In the middle of all that, power over the decisions of city government seemed less valuable than power over economic and social outcomes. It was one thing to control the outputs of city government (putting qualified and well-paid teachers in classrooms, for example) and a very different thing to achieve the intended result (students learning what they need to learn). Years later, back in my Yale study, I would formalize a distinction between powers of government and powers of governance, giving two very different meanings to Dahl's question "Who Governs?": "Who controls the policy decisions of city government?" or "Who governs those changes which matter most critically to the people and institutions located within that city?" Only if city government itself was a very strong power player were these two questions at all close to being one and the same. And, most emphatically, city government didn't seem to be a strong player when looked at from my City Hall desk in 1990 and 1991.
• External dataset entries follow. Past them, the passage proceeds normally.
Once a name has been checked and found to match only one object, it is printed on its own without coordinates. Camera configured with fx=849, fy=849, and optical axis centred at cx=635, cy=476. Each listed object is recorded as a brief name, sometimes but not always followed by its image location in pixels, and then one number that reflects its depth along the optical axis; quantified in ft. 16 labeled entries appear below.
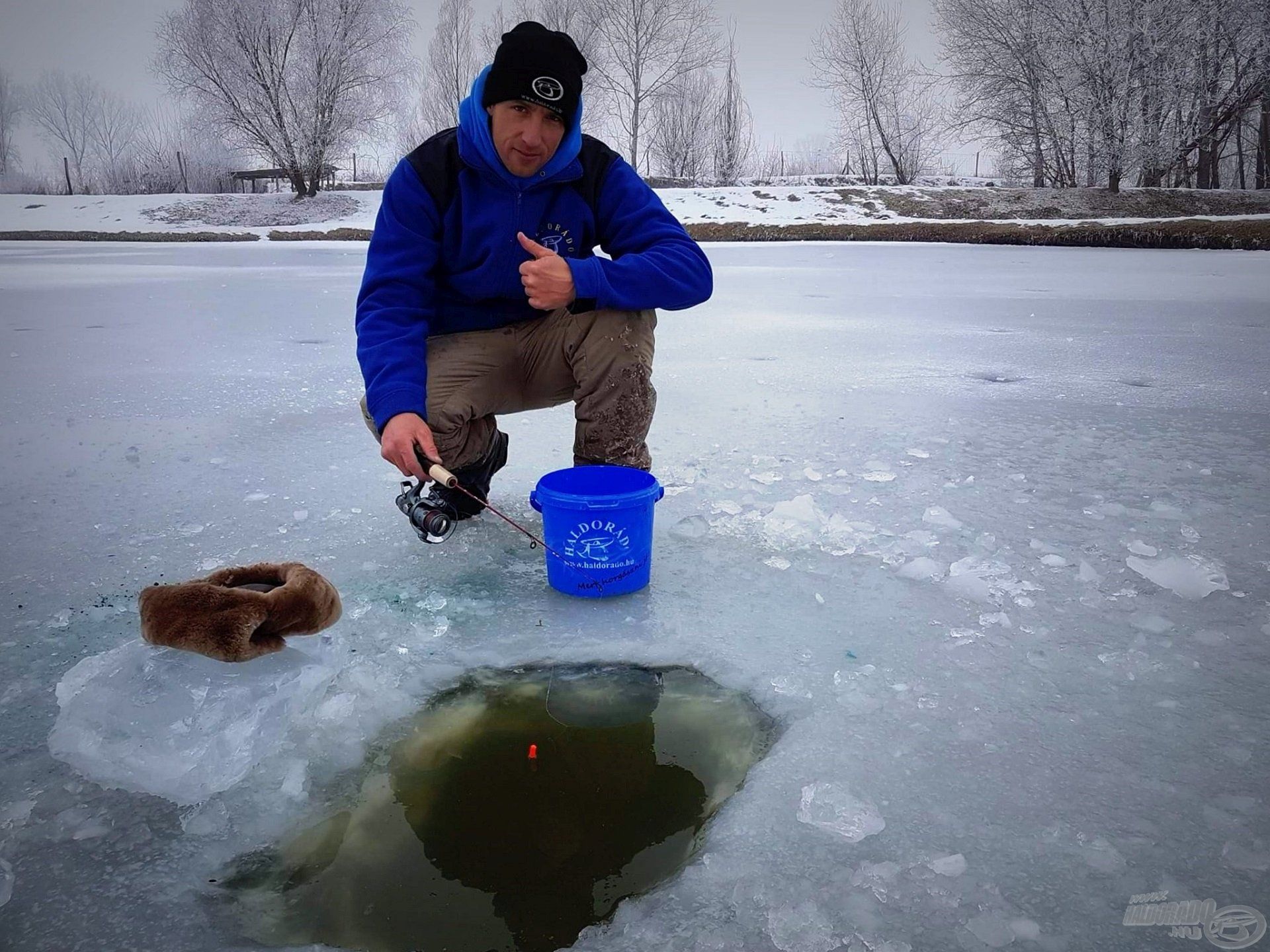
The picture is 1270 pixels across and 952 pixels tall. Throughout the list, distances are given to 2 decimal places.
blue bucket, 5.67
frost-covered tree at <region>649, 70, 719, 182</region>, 95.81
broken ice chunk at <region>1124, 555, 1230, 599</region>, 5.90
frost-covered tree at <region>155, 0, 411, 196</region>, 70.95
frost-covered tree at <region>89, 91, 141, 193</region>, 104.83
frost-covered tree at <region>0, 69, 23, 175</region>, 95.04
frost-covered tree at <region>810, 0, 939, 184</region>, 78.84
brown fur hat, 4.59
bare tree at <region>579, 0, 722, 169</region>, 89.81
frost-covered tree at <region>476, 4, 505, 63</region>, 84.44
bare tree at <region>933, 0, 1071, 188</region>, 63.26
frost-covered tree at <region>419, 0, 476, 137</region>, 90.63
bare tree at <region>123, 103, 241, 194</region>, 101.71
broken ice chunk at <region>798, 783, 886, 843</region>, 3.75
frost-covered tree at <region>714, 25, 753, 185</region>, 96.12
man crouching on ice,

Try a real example. "How best to deploy each eight-hour police patrol shift?" is a question of government. How you make that precious shift as effective as possible as part of a process that actually protects citizens against violent crime is a governance issue. As city officials, we were driven over and over again to focus on tactical questions of government such as "Do you have cops walk beats which will maximize their visibility to citizens and potential criminals, or do you have them walk beats where they are most likely to detect and intervene in actual crimes?" On reflection, that is a harder question than it at first seems, and we often opted to maximize visibility at the expense of intervention.4 Whichever tactical choice you make, your power to achieve the best result in crime prevention depends largely on decisions taken by thousands of people not directly connected to city government. Signaling to those thousands of others, in the hope of influencing their decisions, becomes a vital objective. In 1990 and 1991, I was wholly preoccupied with practical particulars, scores of them in each working day, and far too busy to reflect on the government-governance gap.